Writers Week Programme Manager Kathryn Carmody says Dawkins' appearance in March is an exciting preview ahead of the full Writers Week programme that opens the following week.
“Writers Week is about bringing articulate people together to celebrate the life of the mind and the world of ideas. We’re delighted that Professor Richard Dawkins, who has dedicated his life to science, scholarship and debate, is available for what promises to be a very special event,” she says.
Writers Week (March 8-13, 2016) will see some of the smartest, most eloquent and entertaining people from home and abroad to Wellington for six days during New Zealand Festival.
Writers already announced include Muriel Barbery, Nnedi Okorafor and Simon Winchester.
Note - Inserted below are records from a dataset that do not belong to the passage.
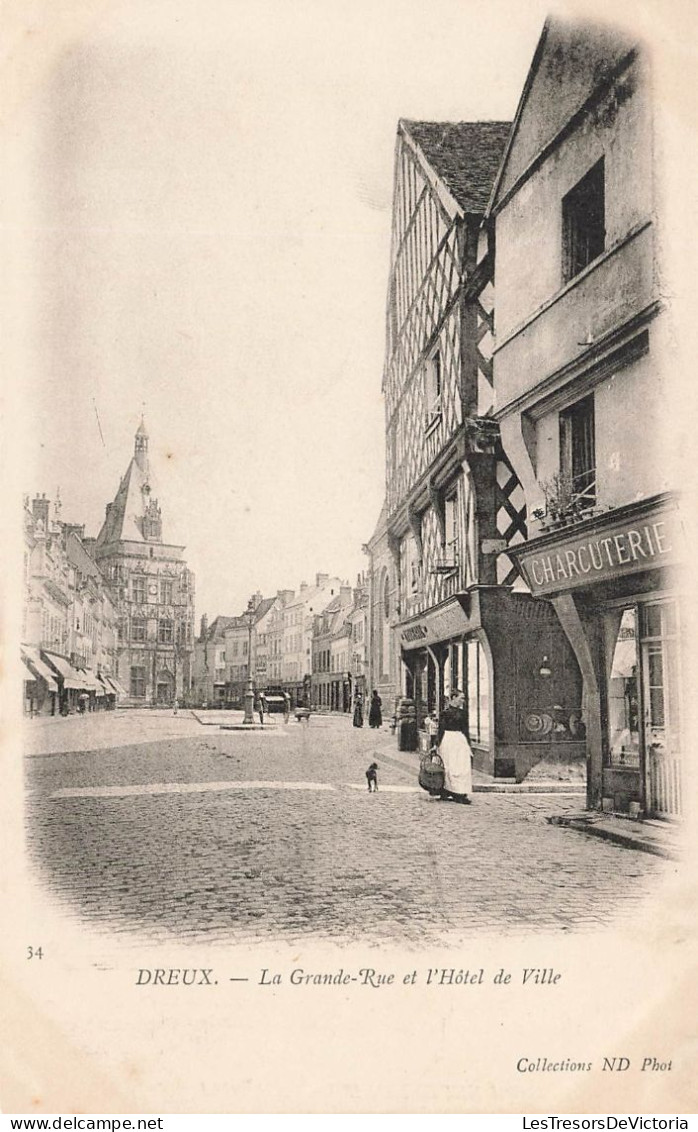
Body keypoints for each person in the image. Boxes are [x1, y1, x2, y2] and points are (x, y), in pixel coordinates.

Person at [435, 689, 473, 804]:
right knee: (448, 766)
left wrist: (468, 745)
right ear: (453, 698)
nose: (463, 701)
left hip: (459, 740)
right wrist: (437, 744)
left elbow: (465, 730)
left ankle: (460, 792)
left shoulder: (463, 713)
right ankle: (447, 790)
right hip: (448, 740)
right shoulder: (444, 713)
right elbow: (440, 730)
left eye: (463, 698)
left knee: (461, 766)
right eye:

Muriel Barbery’s novel, The Elegance of the Hedgehog, has sold over five million copies worldwide and her latest novel, The Secret Life of Elves, will be released in Australia and New Zealand in March 2016.
Nnedi Okorafor's African-based science fiction, fantasy and magical realism is stark and evocative, tackling political and philosophical issues. Her novel, Lagoon, was a finalist in the British Science Fiction Awards.
With 25 books to his name, Simon Winchester is renowned for his books on subjects such as the eruption of Krakatoa and the creation of the Oxford English Dictionary. His more recent works include Atlantic and Pacific.
The full Writers Week programme, with further announcements, will be launched in January.